Tout un programme. En quoi cependant ce terme d´hospitalité peut-il susciter aujourd’hui notre intérêt ? Quelle réflexion, quelles questions cette notion peut-elle provoquer, ainsi inscrite dans le cadre somme toute formel d’un magasine d’architecture ? Notre précédent dossier s’intitulait : “Hostilité”. Il y a donc bien un fil rouge dans nos préoccupations. Avec “Hospitalité”, nous aimerions alors montrer en quoi certaines situations domiciliaires ou urbaines, particulièrement exigeantes à l’égard de la problématique de l’accueil, touchent en plein cœur la signification intime de la conception architecturale. C’est au fond une nouvelle mise à l’épreuve de l’objet architectural. Epreuve non pas visuelle ou fonctionnelle, mais épreuve... humaine. Soyons ambitieux. Fondamentalement, l’hospitalité est un rite. D’Homère à Kafka, le poète, l’écrivain ne cessent de le mettre en scène. Or cette scène, précisément, se crée, se construit, s’équipe même. Cela s’appelle l’habitat, ou plus généralement l’établissement humain. Ainsi, quand nous parlons d’architecture, dans le mille feuilles de significations que recouvre le terme, il y en aura toujours une qui donnera ce goût subtil et difficilement synthétisable de l’hospitalité.

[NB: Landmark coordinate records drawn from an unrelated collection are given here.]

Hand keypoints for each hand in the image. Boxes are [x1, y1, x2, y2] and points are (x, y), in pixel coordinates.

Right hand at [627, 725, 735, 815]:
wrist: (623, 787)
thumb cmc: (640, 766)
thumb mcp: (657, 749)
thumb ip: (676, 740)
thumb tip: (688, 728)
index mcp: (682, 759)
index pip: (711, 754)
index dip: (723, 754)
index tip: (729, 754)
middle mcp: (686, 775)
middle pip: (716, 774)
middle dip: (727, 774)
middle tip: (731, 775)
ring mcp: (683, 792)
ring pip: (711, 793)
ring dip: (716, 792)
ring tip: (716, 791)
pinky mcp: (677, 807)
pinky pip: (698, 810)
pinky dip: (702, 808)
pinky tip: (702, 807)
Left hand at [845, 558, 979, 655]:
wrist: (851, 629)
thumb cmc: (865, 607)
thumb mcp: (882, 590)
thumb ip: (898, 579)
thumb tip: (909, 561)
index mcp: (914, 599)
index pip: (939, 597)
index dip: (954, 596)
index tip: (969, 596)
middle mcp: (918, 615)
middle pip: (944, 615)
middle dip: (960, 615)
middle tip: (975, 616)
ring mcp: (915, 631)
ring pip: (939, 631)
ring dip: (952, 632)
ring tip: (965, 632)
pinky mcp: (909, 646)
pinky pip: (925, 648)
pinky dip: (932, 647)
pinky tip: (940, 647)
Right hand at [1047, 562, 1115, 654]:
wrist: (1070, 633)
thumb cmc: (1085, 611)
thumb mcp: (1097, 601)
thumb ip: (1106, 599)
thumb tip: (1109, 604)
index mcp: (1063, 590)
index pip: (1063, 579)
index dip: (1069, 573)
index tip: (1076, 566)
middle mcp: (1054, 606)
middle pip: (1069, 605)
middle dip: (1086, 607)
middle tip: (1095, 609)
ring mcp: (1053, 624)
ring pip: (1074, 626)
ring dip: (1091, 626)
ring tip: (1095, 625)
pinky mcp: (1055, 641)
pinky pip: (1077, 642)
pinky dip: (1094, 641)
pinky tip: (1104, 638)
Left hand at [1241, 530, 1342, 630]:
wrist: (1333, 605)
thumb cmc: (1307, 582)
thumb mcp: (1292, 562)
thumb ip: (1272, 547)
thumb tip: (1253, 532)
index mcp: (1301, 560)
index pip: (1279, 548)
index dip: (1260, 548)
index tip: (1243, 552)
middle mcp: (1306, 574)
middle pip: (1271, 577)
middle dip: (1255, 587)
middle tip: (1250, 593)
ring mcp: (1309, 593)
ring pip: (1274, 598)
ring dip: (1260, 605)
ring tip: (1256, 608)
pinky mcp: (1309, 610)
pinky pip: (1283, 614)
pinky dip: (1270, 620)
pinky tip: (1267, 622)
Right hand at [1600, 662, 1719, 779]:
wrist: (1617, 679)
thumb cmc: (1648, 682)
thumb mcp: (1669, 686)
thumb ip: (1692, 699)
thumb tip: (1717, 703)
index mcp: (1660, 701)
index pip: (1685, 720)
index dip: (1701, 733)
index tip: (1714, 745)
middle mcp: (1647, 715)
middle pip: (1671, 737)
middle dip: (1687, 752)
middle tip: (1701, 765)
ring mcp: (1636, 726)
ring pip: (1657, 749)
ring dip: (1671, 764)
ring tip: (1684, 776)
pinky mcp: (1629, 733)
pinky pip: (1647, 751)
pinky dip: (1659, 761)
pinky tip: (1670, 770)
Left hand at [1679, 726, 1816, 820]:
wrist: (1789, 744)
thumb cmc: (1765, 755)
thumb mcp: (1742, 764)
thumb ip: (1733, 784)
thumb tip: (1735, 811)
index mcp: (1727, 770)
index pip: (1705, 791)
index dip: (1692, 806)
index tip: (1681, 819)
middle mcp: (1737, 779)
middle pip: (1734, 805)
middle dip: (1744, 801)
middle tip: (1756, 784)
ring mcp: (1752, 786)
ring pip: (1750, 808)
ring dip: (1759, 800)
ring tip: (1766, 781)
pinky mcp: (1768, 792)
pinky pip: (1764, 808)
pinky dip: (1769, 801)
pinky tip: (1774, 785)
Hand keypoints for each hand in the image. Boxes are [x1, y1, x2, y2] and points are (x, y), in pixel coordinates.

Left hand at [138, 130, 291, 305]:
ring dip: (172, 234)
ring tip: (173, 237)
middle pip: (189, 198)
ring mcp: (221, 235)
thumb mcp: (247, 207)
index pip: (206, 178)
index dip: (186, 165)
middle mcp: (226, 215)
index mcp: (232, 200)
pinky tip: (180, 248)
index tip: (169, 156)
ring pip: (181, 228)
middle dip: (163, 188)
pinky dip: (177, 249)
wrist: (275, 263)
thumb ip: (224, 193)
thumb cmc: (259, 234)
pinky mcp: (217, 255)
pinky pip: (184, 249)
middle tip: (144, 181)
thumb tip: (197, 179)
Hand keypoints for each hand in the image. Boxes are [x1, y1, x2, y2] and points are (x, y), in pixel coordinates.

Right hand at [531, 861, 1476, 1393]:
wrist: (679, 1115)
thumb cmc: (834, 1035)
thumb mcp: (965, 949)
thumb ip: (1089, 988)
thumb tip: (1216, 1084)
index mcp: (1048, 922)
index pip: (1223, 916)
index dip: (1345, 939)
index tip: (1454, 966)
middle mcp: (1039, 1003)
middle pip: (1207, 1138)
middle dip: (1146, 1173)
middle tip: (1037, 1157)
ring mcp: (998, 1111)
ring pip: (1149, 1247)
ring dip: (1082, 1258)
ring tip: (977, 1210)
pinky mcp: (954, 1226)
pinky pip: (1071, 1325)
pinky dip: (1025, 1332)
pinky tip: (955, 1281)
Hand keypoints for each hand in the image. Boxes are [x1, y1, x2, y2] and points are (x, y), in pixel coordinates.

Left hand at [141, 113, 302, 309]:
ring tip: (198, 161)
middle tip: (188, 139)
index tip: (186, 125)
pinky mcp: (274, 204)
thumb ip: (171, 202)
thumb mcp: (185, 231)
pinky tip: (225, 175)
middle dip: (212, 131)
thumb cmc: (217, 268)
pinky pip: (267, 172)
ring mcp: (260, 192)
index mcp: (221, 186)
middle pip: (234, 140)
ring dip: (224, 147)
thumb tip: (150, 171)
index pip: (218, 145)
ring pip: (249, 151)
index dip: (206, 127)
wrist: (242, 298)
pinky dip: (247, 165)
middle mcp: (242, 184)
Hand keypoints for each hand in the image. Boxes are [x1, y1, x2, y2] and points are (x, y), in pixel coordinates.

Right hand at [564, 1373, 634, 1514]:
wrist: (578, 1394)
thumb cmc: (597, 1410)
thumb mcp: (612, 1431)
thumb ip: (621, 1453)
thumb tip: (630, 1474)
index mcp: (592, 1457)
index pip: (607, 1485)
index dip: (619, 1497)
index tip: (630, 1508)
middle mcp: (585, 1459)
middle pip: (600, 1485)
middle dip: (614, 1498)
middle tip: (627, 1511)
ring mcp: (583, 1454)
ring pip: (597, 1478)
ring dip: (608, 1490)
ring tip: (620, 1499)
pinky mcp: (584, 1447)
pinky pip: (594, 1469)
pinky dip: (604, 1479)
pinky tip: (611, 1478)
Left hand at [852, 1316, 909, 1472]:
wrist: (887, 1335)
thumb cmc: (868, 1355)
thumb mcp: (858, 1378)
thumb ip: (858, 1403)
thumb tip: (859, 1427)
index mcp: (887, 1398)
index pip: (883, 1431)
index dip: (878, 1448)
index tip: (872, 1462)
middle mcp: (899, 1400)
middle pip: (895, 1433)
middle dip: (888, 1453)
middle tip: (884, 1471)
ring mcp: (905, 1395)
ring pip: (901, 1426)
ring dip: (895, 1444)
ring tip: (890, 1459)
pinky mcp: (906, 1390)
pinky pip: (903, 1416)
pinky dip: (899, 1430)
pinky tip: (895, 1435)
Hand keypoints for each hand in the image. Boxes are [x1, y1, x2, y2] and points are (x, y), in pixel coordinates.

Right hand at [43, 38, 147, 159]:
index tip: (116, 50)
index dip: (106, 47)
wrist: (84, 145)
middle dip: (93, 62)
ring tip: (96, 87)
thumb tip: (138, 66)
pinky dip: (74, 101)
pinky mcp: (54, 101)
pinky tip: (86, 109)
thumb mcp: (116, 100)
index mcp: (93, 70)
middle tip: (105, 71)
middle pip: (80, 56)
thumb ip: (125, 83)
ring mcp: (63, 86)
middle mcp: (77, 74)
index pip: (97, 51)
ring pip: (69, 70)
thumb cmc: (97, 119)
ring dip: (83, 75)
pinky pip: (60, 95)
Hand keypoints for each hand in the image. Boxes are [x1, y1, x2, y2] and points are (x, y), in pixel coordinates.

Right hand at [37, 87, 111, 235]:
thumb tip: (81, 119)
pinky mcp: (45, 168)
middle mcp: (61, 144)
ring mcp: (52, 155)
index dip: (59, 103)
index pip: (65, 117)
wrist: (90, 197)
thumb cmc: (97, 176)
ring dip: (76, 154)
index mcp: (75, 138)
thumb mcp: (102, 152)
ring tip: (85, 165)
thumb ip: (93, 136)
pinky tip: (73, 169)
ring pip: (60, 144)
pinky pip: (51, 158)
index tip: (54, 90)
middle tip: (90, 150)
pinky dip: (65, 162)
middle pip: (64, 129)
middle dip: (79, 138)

Dans ce numéro, nous ouvrons trois portes. Trois portes, trois espoirs d’accueil qui touchent la fibre extrême de notre humanité (notre façon d’être humain). La porte de l’hôpital, la porte de l’hospice, la porte du domicile... disparu. Expliquons-nous rapidement. Quand le corps ne répond plus, ne fonctionne plus, il cherche un bon atelier de réparation, qui s’appelle généralement Hôpital. Cela suffit-il à en faire un lieu hospitalier ? Pas sûr. Tout un périmètre de sympathie et d’intimidation cerne la zone hospitalière, qu’il nous semble opportun d’interroger. C’est le principal volet de ce dossier. Second volet : notre corps, plus exactement notre personne, inexorablement, vieillit, littéralement touche à sa fin. Avant de devenir déchet biologique, qu’en faisons-nous ? La vieillesse, et son incubateur démographique, le vieillissement, bousculent dramatiquement notre idéal de jouissance et d’indépendance. L’hospice, l’EMS en Suisse (“Etablissement Médical Socialisé”) constitue à bien des égards le point final de l’hospitalité. Qu’en est-il réellement ? Troisième volet enfin, le plus difficile certainement, celui de la perte du domicile. Quelle hospitalité espérer quand les circonstances - guerre, catastrophe, expulsion... - vous jettent à terre ou à la rue, en dehors de toute privacité, de toute intimité ? Le terme désormais convenu d’urgence cristallise (et stigmatise) ces situations sans autre avenir que la survie. Nous voulons discerner l’atome d´hospitalité que recèlent de telles tragédies.